■ **EXTRACT**
T 3.18.2: Binary Searching

$\Omega(1)$ , $\Theta(\log n)$ , $O(\log n)$

Guess a integer $n$ between 1 and 100

int judge(int x); // 0: x < n, 1: x = n, 2: x > n
int guess() {
    int a = 50;
    while (judge(a) != 1) {
        if (judge(a) == 0) a += (a / 2);
        else a -= (a / 2);
    }
    return a;
}

T 3.19.1: Bubble Sort

$\Omega(n)$ , $\Theta(n^2)$ , $O(n^2)$

The implementation (© GeeksforGeeks) is not included in AP

void bubbleSort(int arr[]) {
    int n = arr.length;
    for (int i = 0; i < n - 1; i++)
        for (int j = 0; j < n - i - 1; j++)
            if (arr[j] > arr[j + 1]) {
                // swap arr[j + 1] and arr[j]
                int temp = arr[j];
                arr[j] = arr[j + 1];
                arr[j + 1] = temp;
            }
}

T 3.19.2: Selection Sort

$\Omega(n^2)$ , $\Theta(n^2)$ , $O(n^2)$

The implementation is not included in AP

void selectionSort(int arr[]) { 
    int n = arr.length; 

    // One by one move boundary of unsorted subarray 
    for (int i = 0; i < n - 1; i++) { 
        // Find the minimum element in unsorted array 
        int min_idx = i; 
        for (int j = i + 1; j < n; j++) 
            if (arr[j] < arr[min_idx]) 
                min_idx = j; 

        // Swap the found minimum element with the first element 
        int temp = arr[min_idx]; 
        arr[min_idx] = arr[i]; 
        arr[i] = temp; 
    } 
}

T 3.19.3: Insertion Sort

$\Omega(n)$ , $\Theta(n^2)$ , $O(n^2)$

The implementation (© GeeksforGeeks) is not included in AP

void insertionSort(int arr[]) { 
    int n = arr.length; 
    for (int i = 1; i < n; ++i) { 
        int key = arr[i]; 
        int j = i - 1; 

        /* Move elements of arr[0..i-1], that are greater than key,
           to one position ahead of their current position */
        while (j >= 0 && arr[j] > key) { 
            arr[j + 1] = arr[j]; 
            j = j - 1; 
        } 
        arr[j + 1] = key; 
    } 
}

T 3.19.4: Merge Sort

$\Omega(n \log n)$ , $\Theta(n \log n)$ , $O(n \log n)$

The implementation is not included in AP

// Merges two subarrays of arr[].

■ **ASSIGNED TASK**
Extend the sorting and searching notes above, picking up right after their last line.

■ **DATASET EXCERPT**

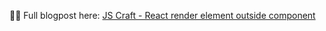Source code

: 👨‍💻 Full blogpost here: [JS Craft - React render element outside component](https://www.js-craft.io/blog/react-render-element-outside-component/)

■ **TASK ANSWER**
// First subarray is arr[l..m]
// Second subarray is arr[m+1..r]
void merge(int arr[], int l, int m, int r) {
    // Find sizes of two subarrays to be merged
    int n1 = m - l + 1;
    int n2 = r - m;

    /* Create temp arrays */
    int L[] = new int[n1];
    int R[] = new int[n2];

    /* Copy data to temp arrays */
    for (int i = 0; i < n1; ++i)
        L[i] = arr[l + i];
    for (int j = 0; j < n2; ++j)
        R[j] = arr[m + 1 + j];

    /* Merge the temp arrays */

    // Initial indexes of first and second subarrays
    int i = 0, j = 0;

    // Initial index of merged subarry array
    int k = l;
    while (i < n1 && j < n2) {
        if (L[i] <= R[j]) {
            arr[k] = L[i];
            i++;
        }
        else {
            arr[k] = R[j];
            j++;
        }
        k++;
    }

    /* Copy remaining elements of L[] if any */
    while (i < n1) {
        arr[k] = L[i];
        i++;
        k++;
    }

    /* Copy remaining elements of R[] if any */
    while (j < n2) {
        arr[k] = R[j];
        j++;
        k++;
    }
}

// Main function that sorts arr[l..r] using merge()
void sort(int arr[], int l, int r)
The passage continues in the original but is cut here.